Dan saat itu juga aku melihat wanita bertopi itu. Ia mendekatiku, masih membawa gouda yang mengepulkan asap putih rokoknya. Ia tertawa. Kepulan asap dari rokoknya terlihat jelas. Dan perlahan dadaku menjadi sangat sesak.

“Peran itu harusnya jadi milikmu.” Bibirnya membentuk sebuah lengkungan. Aku melihat jelas matanya yang selama ini tertutup topi lebar berwarna hitam itu. Ia menghembuskan asap rokoknya tepat mengenai wajahku. Aku tidak bisa mengendalikan diriku sendiri, bahkan pikiranku. Wanita itu menguasaiku lagi, benar-benar menguasaiku.

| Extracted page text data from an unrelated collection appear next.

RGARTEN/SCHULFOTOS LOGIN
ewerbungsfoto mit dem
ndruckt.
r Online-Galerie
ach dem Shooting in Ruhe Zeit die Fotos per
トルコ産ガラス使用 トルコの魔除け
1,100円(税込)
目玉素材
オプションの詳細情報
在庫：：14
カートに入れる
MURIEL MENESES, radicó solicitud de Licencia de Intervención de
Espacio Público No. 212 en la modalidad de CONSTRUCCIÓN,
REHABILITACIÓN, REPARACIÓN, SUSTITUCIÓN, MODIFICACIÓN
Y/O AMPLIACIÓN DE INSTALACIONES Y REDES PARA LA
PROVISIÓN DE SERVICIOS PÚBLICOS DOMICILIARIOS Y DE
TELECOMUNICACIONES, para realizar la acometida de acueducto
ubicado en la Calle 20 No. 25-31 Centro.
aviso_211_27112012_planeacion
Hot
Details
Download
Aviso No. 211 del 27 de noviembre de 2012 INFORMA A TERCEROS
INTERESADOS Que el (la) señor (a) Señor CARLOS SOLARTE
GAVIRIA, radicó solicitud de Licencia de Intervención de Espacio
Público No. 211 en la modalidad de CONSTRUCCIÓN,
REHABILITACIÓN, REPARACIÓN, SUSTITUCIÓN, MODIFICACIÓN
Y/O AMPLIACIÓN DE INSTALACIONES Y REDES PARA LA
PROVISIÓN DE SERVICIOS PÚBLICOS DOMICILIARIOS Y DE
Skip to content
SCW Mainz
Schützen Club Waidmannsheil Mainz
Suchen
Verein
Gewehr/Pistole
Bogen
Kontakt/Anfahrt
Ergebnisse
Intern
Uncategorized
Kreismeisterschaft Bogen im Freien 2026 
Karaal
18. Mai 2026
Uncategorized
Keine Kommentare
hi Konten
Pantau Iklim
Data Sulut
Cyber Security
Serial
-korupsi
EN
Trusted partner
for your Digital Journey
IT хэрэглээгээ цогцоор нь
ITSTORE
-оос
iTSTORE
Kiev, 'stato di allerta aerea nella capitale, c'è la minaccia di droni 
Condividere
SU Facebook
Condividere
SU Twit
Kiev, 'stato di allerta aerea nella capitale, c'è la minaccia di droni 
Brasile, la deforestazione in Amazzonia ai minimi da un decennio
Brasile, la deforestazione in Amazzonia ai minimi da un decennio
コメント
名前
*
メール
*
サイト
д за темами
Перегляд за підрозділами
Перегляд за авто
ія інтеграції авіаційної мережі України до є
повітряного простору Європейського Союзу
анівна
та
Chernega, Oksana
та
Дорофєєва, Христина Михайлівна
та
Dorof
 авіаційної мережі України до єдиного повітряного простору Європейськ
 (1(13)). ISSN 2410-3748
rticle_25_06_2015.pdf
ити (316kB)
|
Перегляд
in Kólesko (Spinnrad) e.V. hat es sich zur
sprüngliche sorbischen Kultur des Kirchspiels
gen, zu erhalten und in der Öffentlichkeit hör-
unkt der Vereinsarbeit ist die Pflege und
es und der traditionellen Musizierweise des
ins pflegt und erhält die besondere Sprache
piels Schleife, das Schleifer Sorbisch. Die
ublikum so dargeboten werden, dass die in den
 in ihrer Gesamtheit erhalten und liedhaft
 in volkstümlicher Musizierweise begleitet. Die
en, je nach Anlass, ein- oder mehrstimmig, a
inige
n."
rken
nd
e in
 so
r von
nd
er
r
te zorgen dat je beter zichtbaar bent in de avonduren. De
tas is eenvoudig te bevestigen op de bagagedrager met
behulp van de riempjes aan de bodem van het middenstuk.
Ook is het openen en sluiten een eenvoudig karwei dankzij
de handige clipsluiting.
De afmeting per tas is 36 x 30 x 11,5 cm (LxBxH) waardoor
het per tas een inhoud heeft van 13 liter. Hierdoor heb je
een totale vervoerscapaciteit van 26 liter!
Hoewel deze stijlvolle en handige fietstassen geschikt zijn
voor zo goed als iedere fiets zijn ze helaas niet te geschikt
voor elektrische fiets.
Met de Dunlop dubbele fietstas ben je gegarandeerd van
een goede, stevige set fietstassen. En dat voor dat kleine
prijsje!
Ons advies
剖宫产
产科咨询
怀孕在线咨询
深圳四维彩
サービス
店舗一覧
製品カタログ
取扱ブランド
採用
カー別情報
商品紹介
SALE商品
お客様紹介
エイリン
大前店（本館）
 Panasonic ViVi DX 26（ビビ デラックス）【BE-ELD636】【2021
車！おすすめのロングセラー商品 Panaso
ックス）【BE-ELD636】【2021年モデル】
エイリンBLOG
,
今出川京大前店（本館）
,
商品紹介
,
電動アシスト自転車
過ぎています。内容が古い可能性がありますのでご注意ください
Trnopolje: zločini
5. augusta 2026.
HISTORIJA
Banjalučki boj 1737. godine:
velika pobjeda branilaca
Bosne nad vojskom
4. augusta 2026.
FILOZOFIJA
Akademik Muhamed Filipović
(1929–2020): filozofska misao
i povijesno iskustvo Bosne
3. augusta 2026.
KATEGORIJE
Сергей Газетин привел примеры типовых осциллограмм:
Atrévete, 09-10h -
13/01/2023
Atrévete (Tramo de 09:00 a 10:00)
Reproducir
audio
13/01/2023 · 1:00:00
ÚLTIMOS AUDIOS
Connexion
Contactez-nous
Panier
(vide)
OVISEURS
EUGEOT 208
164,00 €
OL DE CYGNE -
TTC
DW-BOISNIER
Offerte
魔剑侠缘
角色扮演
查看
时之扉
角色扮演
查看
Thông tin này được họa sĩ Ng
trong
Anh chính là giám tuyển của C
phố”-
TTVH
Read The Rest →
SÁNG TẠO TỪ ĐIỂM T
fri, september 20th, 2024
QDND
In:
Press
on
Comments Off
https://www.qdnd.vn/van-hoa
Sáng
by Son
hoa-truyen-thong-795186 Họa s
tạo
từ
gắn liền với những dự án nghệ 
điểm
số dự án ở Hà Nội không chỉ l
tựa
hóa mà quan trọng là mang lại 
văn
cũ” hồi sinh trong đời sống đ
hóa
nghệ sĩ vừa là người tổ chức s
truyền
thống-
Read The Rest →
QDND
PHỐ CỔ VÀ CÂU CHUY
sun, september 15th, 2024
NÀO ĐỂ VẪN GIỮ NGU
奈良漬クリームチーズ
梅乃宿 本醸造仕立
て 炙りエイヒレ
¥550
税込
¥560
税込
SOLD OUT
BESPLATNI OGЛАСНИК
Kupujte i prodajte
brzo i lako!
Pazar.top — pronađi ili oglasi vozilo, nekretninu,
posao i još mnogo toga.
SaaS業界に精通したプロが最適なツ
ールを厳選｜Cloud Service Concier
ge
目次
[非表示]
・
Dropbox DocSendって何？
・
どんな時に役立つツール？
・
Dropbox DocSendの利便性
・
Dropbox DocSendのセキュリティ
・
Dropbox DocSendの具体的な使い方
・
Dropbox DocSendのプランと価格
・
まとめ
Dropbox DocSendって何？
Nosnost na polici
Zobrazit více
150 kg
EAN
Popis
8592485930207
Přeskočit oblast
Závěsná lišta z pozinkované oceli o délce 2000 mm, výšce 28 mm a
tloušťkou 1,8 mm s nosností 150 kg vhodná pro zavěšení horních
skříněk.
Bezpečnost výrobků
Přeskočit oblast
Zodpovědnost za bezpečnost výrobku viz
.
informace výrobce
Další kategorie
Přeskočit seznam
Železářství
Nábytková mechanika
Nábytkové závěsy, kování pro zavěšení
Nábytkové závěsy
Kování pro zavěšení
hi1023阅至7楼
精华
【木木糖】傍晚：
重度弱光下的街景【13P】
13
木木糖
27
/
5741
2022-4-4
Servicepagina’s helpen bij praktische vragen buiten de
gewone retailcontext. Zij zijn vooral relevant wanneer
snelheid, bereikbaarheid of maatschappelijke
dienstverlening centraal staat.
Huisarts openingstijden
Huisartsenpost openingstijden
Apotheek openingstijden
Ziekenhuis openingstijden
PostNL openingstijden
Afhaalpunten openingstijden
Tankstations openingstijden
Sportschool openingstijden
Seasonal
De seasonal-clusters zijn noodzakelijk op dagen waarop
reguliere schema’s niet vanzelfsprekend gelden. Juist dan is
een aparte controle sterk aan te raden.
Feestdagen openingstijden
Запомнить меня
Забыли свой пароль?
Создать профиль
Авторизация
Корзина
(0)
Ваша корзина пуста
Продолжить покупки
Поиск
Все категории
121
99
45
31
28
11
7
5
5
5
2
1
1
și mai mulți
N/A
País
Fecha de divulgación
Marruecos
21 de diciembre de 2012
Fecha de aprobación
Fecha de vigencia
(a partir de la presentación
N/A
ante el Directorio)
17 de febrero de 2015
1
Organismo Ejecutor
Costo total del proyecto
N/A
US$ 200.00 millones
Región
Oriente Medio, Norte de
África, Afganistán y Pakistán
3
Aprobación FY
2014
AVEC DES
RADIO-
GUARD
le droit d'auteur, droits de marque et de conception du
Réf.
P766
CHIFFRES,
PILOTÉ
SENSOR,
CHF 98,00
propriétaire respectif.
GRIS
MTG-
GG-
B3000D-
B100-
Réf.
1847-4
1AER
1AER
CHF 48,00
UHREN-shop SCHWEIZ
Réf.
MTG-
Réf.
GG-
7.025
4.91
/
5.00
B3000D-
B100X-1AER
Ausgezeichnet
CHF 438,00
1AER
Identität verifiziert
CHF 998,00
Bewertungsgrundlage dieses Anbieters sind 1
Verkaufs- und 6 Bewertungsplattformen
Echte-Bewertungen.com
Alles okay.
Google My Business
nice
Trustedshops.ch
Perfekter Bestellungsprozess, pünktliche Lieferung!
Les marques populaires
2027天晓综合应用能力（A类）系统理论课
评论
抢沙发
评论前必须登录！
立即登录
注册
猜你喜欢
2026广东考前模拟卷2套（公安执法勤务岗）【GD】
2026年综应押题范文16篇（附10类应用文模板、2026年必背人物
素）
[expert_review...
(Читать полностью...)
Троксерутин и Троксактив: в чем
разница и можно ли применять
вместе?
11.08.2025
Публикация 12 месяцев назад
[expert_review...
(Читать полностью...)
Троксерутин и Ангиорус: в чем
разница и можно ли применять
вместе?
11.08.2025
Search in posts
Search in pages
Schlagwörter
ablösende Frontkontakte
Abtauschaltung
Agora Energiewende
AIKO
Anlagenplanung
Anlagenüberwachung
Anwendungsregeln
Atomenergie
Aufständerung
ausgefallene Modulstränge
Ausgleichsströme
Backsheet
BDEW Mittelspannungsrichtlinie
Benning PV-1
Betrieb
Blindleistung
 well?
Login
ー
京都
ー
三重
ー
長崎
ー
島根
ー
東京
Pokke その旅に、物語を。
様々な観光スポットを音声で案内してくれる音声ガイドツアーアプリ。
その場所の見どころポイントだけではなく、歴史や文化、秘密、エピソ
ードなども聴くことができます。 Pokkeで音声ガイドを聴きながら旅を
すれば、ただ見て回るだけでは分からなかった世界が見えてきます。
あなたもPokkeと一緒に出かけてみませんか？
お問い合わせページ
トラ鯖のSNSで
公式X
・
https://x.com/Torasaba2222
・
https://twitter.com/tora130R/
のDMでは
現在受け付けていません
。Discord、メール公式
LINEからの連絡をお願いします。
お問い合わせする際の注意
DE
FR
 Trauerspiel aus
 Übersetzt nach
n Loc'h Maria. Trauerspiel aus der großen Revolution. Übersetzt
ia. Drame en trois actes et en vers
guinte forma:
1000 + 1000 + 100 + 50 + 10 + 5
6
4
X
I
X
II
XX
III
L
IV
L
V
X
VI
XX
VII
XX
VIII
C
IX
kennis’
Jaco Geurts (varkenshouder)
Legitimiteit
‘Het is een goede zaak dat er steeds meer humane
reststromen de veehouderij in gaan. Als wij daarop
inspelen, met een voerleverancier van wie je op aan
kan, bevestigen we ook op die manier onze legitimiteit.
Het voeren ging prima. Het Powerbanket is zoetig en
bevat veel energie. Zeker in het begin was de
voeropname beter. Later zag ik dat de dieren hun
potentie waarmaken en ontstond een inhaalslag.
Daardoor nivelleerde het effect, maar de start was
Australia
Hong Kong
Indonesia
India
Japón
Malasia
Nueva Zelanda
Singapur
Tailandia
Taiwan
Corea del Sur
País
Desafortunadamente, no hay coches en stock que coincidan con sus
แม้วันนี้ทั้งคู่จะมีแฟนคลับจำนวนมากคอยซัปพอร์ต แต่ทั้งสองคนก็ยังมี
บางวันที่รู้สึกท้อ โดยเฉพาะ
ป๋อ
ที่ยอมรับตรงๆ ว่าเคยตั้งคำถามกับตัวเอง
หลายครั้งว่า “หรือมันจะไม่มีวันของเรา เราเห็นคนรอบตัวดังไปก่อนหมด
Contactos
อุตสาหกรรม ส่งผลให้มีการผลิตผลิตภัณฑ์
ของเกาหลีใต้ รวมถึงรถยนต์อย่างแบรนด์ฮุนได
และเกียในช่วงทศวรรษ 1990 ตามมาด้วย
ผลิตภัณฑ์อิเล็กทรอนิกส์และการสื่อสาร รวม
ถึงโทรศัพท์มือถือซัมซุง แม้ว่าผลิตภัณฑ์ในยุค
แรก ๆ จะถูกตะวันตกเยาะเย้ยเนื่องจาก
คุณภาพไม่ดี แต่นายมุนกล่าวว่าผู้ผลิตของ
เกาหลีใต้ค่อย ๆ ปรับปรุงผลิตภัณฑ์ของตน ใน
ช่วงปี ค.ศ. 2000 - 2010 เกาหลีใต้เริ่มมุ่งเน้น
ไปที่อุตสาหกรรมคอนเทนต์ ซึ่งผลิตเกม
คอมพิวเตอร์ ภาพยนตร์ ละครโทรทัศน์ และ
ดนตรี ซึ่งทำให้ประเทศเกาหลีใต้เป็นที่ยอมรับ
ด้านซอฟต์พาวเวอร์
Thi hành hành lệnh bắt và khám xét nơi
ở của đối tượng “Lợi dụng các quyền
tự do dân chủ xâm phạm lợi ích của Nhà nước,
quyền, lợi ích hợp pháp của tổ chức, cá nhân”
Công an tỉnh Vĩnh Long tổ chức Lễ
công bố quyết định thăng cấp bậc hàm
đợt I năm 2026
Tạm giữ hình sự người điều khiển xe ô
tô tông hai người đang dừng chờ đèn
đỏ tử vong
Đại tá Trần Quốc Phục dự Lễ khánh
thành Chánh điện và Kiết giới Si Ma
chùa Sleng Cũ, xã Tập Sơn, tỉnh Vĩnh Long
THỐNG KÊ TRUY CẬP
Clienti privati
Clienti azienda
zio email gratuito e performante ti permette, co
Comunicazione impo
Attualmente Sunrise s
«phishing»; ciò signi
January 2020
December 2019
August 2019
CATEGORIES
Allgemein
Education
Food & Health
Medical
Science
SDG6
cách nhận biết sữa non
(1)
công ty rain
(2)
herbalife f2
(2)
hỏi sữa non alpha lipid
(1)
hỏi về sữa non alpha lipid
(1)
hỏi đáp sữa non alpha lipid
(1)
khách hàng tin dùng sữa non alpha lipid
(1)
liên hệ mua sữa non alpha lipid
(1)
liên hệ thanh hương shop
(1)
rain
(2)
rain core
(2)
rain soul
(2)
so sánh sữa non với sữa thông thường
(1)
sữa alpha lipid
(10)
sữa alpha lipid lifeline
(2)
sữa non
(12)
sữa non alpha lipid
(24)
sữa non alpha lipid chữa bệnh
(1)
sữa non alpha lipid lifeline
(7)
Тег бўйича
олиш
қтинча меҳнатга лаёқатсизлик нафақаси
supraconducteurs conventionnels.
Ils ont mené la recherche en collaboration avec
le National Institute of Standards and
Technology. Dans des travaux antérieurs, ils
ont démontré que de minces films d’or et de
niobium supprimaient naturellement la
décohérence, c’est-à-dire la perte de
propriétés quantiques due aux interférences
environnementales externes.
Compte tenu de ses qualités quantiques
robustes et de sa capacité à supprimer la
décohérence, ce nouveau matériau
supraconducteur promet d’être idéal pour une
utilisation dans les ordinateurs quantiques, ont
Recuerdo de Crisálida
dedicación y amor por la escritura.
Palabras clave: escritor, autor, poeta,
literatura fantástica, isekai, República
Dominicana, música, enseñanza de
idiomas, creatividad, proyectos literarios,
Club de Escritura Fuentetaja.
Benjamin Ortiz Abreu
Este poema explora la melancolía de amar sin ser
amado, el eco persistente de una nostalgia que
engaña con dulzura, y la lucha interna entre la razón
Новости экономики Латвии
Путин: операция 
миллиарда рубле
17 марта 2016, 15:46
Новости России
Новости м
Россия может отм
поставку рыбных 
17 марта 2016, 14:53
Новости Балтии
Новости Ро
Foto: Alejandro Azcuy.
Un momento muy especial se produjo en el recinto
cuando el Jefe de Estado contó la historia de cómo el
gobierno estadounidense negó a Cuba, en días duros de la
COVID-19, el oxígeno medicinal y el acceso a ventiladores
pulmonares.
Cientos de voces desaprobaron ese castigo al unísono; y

“Bunuh dia! Jangan biarkan dia mendapatkan peran itu, bunuh dia sekarang juga.” Terus seperti itu. Suara-suara itu. Bayangan masa lalu itu semakin jelas. Menjadi balerina adalah impianku sejak kecil. Aku rela melakukan apa saja demi balet, merelakan kakiku yang lecet akibat tidak biasa mengenakan point shoe, mengalami cidera tulang karena aku tidak bisa melenturkan tubuhku. Aku bersusah payah belajar fouttes en tournant, pointe work, voete. Berusaha mendapatkan peran Oddete, sang Ratu Angsa. Dan ketika aku berhasil mendapatkannya, mereka mengambilnya. Aku adalah satu-satunya orang yang tersungkur dalam kemegahan Stadsschouwburg malam itu. Aku menangis, dalam sebuah ruang gelap yang pengap, sendiri saja.

Lagi, mimpi itu kembali menerorku. Silih berganti seperti sebuah scene-scene yang gelap. Kemudian menerobos ke dalam pembuluh darahku, menuju otakku dan berputar-putar di sana. Aku meringkuk dalam sebuah ruangan tanpa cahaya, masih dengan alunan simfoni Swan Lake yang membuat sakit di kepalaku nyaris bertambah.

Aku seperti orang kesetanan. Entah siapa yang mengacaukan pikiranku hingga aku mampu mengobrak-abrik seluruh laci meja kepala sekolah, menemukan sebuah pistol yang kemudian aku arahkan tepat ke matanya. Aku membenci mata biru itu, suara-suara itu, wanita bertopi itu. Aku tidak ingin karangan bohongku soal Susianne dan skandal berkedok kepala sekolah yang aku buat terkuak begitu saja. Selamanya, peran itu akan tetap jadi milikku.

Aku menarik pelatuk, tapi kemudian muncul bayangan Anne yang menatapku dengan mata membulat. Mulutnya menganga.

“Susi, what are you doing?” Ia terpekik, senter yang ia bawa jatuh ke lantai bersamaan dengan suara letupan pistol.

Lalu dalam sekejap, simfoni Swan Lake menggema memenuhi pikiranku, tanpa suara Anne.